[Extracted information Boundary: Start]

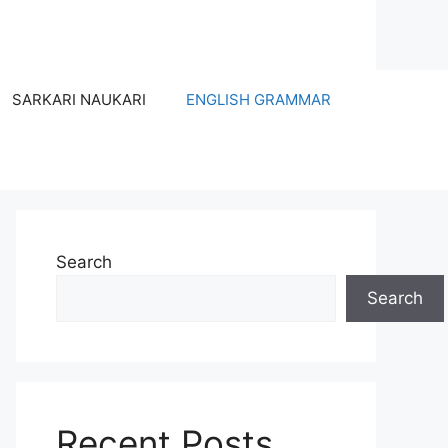
SARKARI NAUKARI
ENGLISH GRAMMAR
Search
Search
Recent Posts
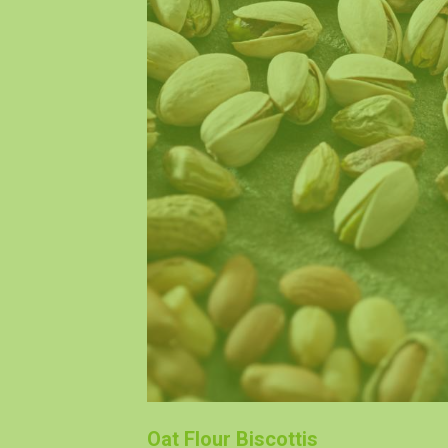
Oat Flour Biscottis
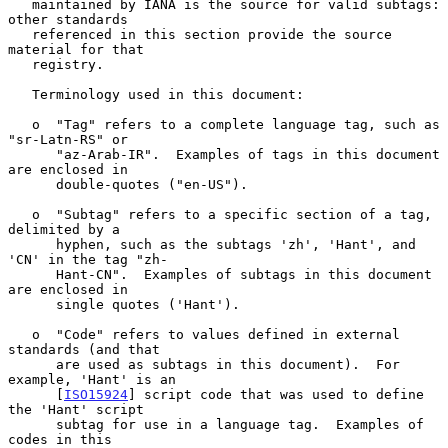
   maintained by IANA is the source for valid subtags: 
other standards

   referenced in this section provide the source 
material for that

   registry.

   Terminology used in this document:

   o  "Tag" refers to a complete language tag, such as 
"sr-Latn-RS" or

      "az-Arab-IR".  Examples of tags in this document 
are enclosed in

      double-quotes ("en-US").

   o  "Subtag" refers to a specific section of a tag, 
delimited by a

      hyphen, such as the subtags 'zh', 'Hant', and 
'CN' in the tag "zh-

      Hant-CN".  Examples of subtags in this document 
are enclosed in

      single quotes ('Hant').

   o  "Code" refers to values defined in external 
standards (and that

      are used as subtags in this document).  For 
example, 'Hant' is an

      [
ISO15924
] script code that was used to define 
the 'Hant' script

      subtag for use in a language tag.  Examples of 
codes in this
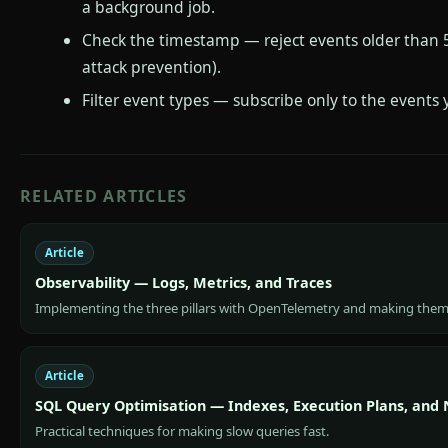
a background job.
Check the timestamp — reject events older than 
attack prevention).
Filter event types — subscribe only to the events
RELATED ARTICLES
Article
Observability — Logs, Metrics, and Traces
Implementing the three pillars with OpenTelemetry and making them
Article
SQL Query Optimisation — Indexes, Execution Plans, and
Practical techniques for making slow queries fast.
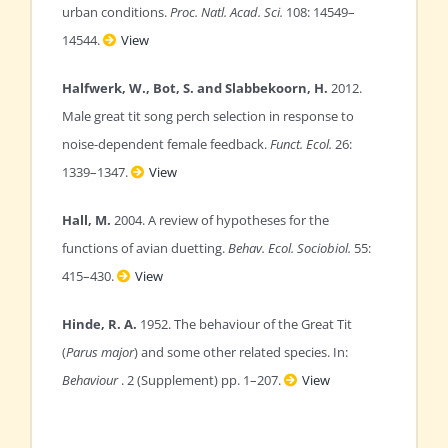
urban conditions.
Proc. Natl. Acad. Sci.
108: 14549–
14544.
View
Halfwerk, W., Bot, S. and Slabbekoorn, H.
2012.
Male great tit song perch selection in response to
noise-dependent female feedback.
Funct. Ecol.
26:
1339–1347.
View
Hall, M.
2004. A review of hypotheses for the
functions of avian duetting.
Behav. Ecol. Sociobiol.
55:
415–430.
View
Hinde, R. A.
1952. The behaviour of the Great Tit
(
Parus major
) and some other related species. In:
Behaviour
. 2 (Supplement) pp. 1–207.
View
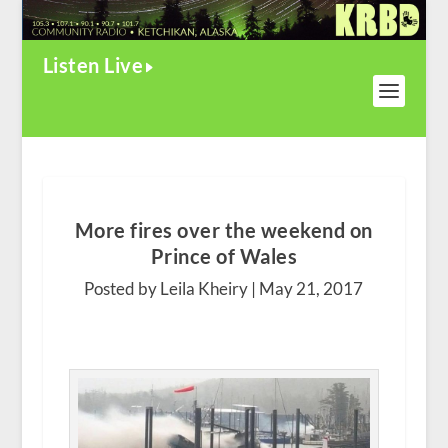
Listen Live
More fires over the weekend on
Prince of Wales
Posted by Leila Kheiry |
May 21, 2017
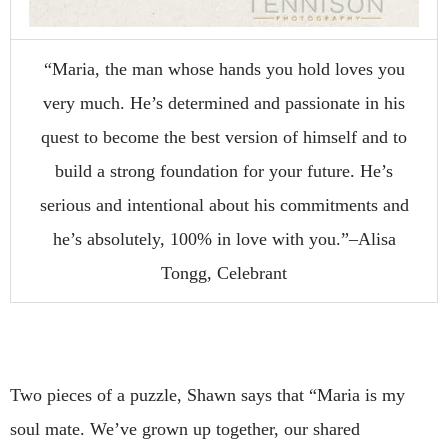
“Maria, the man whose hands you hold loves you
very much. He’s determined and passionate in his
quest to become the best version of himself and to
build a strong foundation for your future. He’s
serious and intentional about his commitments and
he’s absolutely, 100% in love with you.”–Alisa
Tongg, Celebrant
Two pieces of a puzzle, Shawn says that “Maria is my
soul mate. We’ve grown up together, our shared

[Extracted information Boundary: End]

**Request**
Write out all the text from the entries above word for word, leaving out the pictures.

**Task output**
SARKARI NAUKARI
ENGLISH GRAMMAR
Search
Search
Recent Posts
Oat Flour Biscottis
   maintained by IANA is the source for valid subtags: 
other standards

   referenced in this section provide the source 
material for that

   registry.

   Terminology used in this document:

   o  "Tag" refers to a complete language tag, such as 
"sr-Latn-RS" or

      "az-Arab-IR".  Examples of tags in this document 
are enclosed in

      double-quotes ("en-US").

   o  "Subtag" refers to a specific section of a tag, 
delimited by a

      hyphen, such as the subtags 'zh', 'Hant', and 
'CN' in the tag "zh-

      Hant-CN".  Examples of subtags in this document 
are enclosed in

      single quotes ('Hant').

   o  "Code" refers to values defined in external 
standards (and that

      are used as subtags in this document).  For 
example, 'Hant' is an

      [
ISO15924
] script code that was used to define 
the 'Hant' script

      subtag for use in a language tag.  Examples of 
codes in this
a background job.
Check the timestamp — reject events older than 
attack prevention).
Filter event types — subscribe only to the events
RELATED ARTICLES
Article
Observability — Logs, Metrics, and Traces
Implementing the three pillars with OpenTelemetry and making them
Article
SQL Query Optimisation — Indexes, Execution Plans, and
Practical techniques for making slow queries fast.
urban conditions.
Proc. Natl. Acad. Sci.
108: 14549–
14544.
View
Halfwerk, W., Bot, S. and Slabbekoorn, H.
2012.
Male great tit song perch selection in response to
noise-dependent female feedback.
Funct. Ecol.
26:
1339–1347.
View
Hall, M.
2004. A review of hypotheses for the
functions of avian duetting.
Behav. Ecol. Sociobiol.
55:
415–430.
View
Hinde, R. A.
1952. The behaviour of the Great Tit
(
Parus major
) and some other related species. In:
Behaviour
. 2 (Supplement) pp. 1–207.
View
Listen Live
More fires over the weekend on
Prince of Wales
Posted by Leila Kheiry |
May 21, 2017
“Maria, the man whose hands you hold loves you
very much. He’s determined and passionate in his
quest to become the best version of himself and to
build a strong foundation for your future. He’s
serious and intentional about his commitments and
he’s absolutely, 100% in love with you.”–Alisa
Tongg, Celebrant
Two pieces of a puzzle, Shawn says that “Maria is my
soul mate. We’ve grown up together, our shared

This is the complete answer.